Source material
┄┄┄┄┄┄

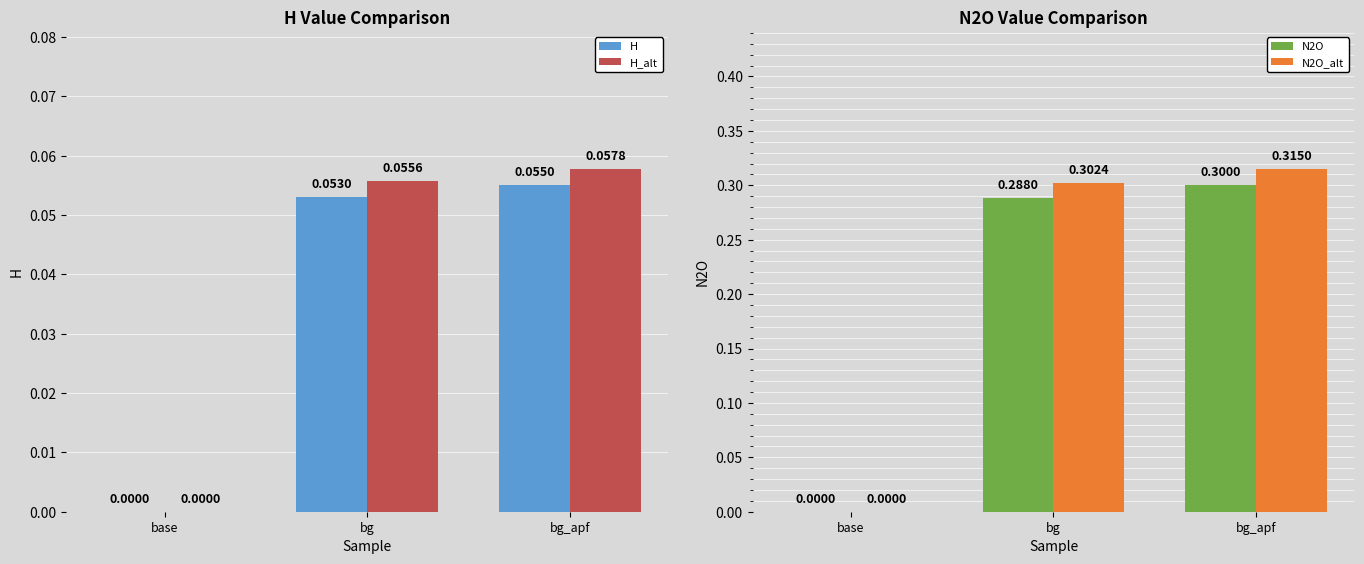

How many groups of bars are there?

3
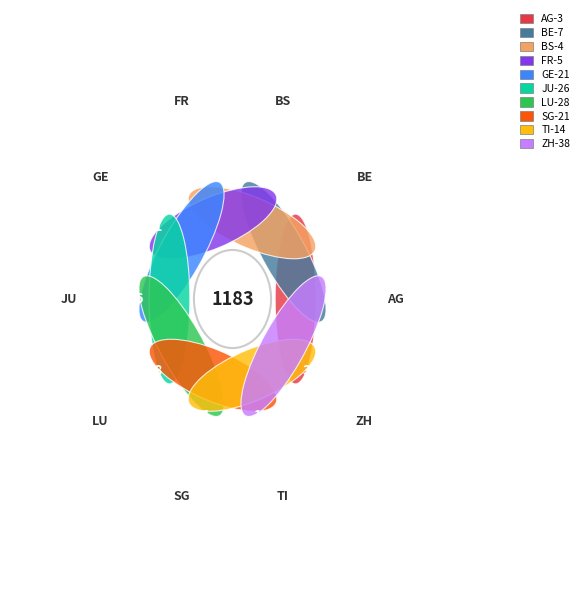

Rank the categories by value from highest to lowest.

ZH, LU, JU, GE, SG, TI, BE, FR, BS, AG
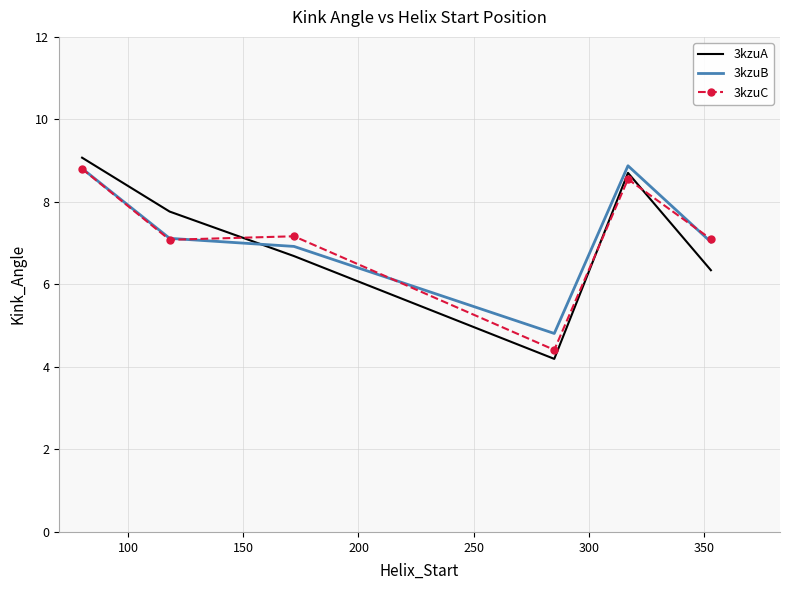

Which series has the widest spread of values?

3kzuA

┄┄┄┄┄┄

Write out the text of the material above word for word, leaving out the pictures.

How many groups of bars are there?

3

Rank the categories by value from highest to lowest.

ZH, LU, JU, GE, SG, TI, BE, FR, BS, AG

Which series has the widest spread of values?

3kzuA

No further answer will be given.